## Excerpted records
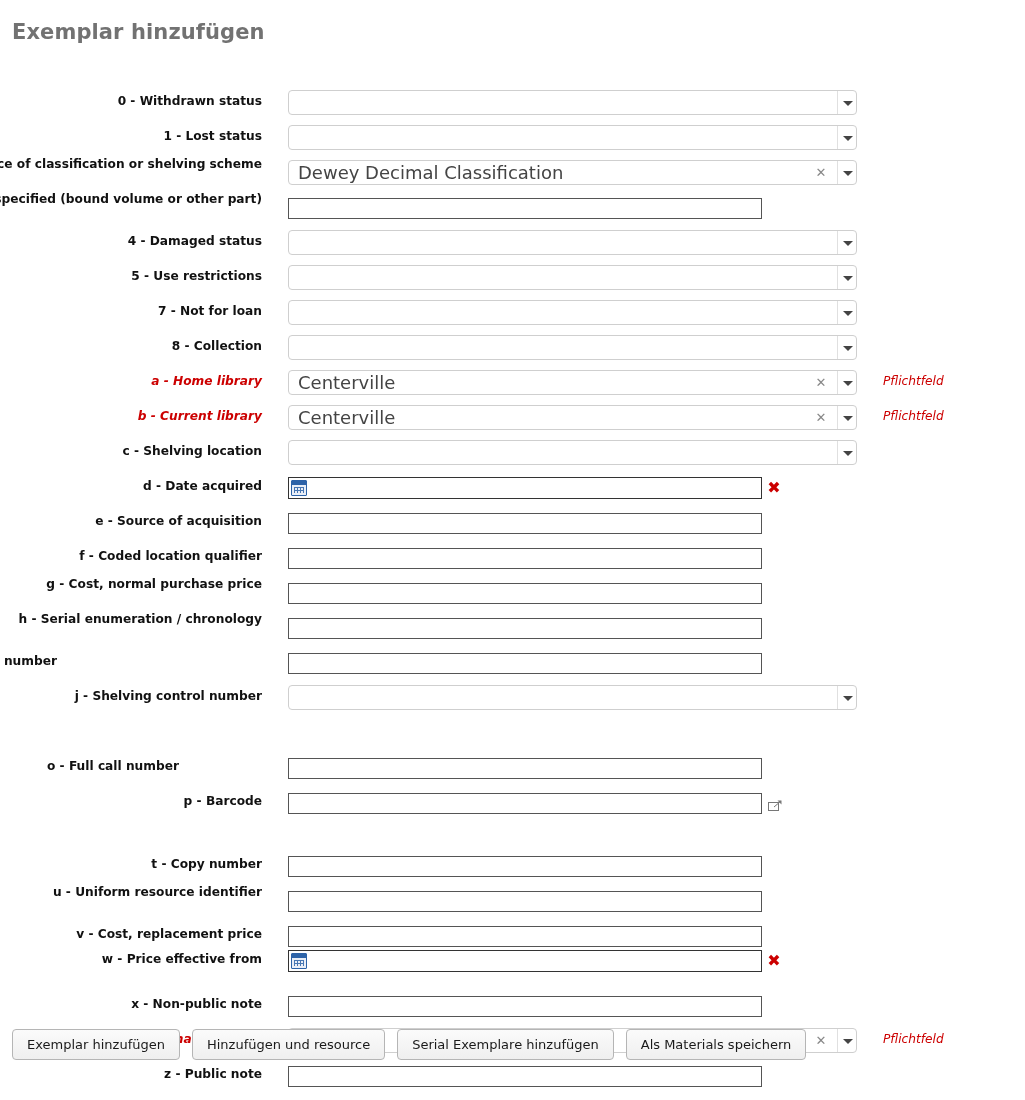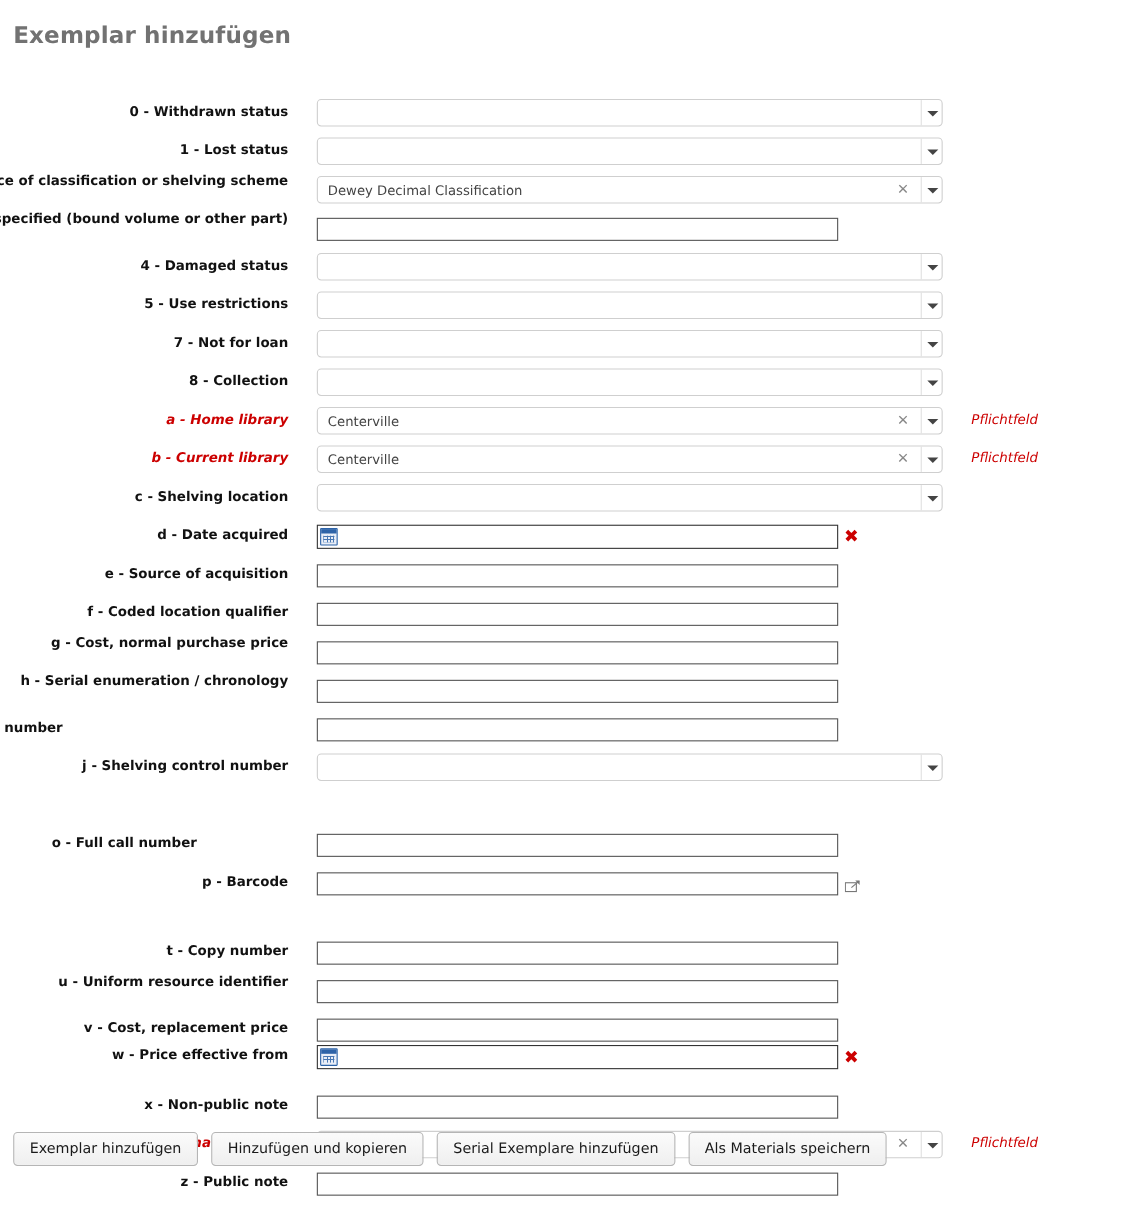--- a/index.html
+++ b/index.html
@@ -66,21 +66,21 @@
     left: 288px;
     width: 569px;
     height: 25px;
     border: 1px solid #cfcfcf;
     border-radius: 4px;
     background: #ffffff;
   }
   .s2 .s2-txt {
     position: absolute;
     left: 9px; top: 3px;
-    font-size: 12px;
+    font-size: 18px;
     color: #444444;
     line-height: 18px;
     white-space: nowrap;
   }
   .s2 .s2-clear {
     position: absolute;
     right: 27px; top: 0px;
     width: 16px; height: 23px;
     line-height: 23px;
     text-align: center;
@@ -375,15 +375,15 @@
           </span>
         </div>
         <span class="pflicht" style="top: 9px;">Pflichtfeld</span>
       </div>
       <div class="row" style="position: absolute; left: 0px; top: 1058px; width: 1025px; height: 35px;">
         <label class="lbl" style="top: 9px;">z - Public note</label>
         <input type="text" class="ti" style="top: 8px;">
       </div>
     </div>
 
-  <div class="buttons" id="buttons"><button class="btn">Exemplar hinzufügen</button><button class="btn">Hinzufügen und kopieren</button><button class="btn">Serial Exemplare hinzufügen</button><button class="btn">Als Materials speichern</button></div>
+  <div class="buttons" id="buttons"><button class="btn">Exemplar hinzufügen</button><button class="btn">Hinzufügen und resource</button><button class="btn">Serial Exemplare hinzufügen</button><button class="btn">Als Materials speichern</button></div>
 
 </div>
 
 </body></html>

## Your task
Could you transcribe the material above exactly, keeping every picture out?

## Written reply
--- a/index.html
+++ b/index.html
@@ -66,21 +66,21 @@
     left: 288px;
     width: 569px;
     height: 25px;
     border: 1px solid #cfcfcf;
     border-radius: 4px;
     background: #ffffff;
   }
   .s2 .s2-txt {
     position: absolute;
     left: 9px; top: 3px;
-    font-size: 12px;
+    font-size: 18px;
     color: #444444;
     line-height: 18px;
     white-space: nowrap;
   }
   .s2 .s2-clear {
     position: absolute;
     right: 27px; top: 0px;
     width: 16px; height: 23px;
     line-height: 23px;
     text-align: center;
@@ -375,15 +375,15 @@
           </span>
         </div>
         <span class="pflicht" style="top: 9px;">Pflichtfeld</span>
       </div>
       <div class="row" style="position: absolute; left: 0px; top: 1058px; width: 1025px; height: 35px;">
         <label class="lbl" style="top: 9px;">z - Public note</label>
         <input type="text" class="ti" style="top: 8px;">
       </div>
     </div>
 
-  <div class="buttons" id="buttons"><button class="btn">Exemplar hinzufügen</button><button class="btn">Hinzufügen und kopieren</button><button class="btn">Serial Exemplare hinzufügen</button><button class="btn">Als Materials speichern</button></div>
+  <div class="buttons" id="buttons"><button class="btn">Exemplar hinzufügen</button><button class="btn">Hinzufügen und resource</button><button class="btn">Serial Exemplare hinzufügen</button><button class="btn">Als Materials speichern</button></div>
 
 </div>
 
 </body></html>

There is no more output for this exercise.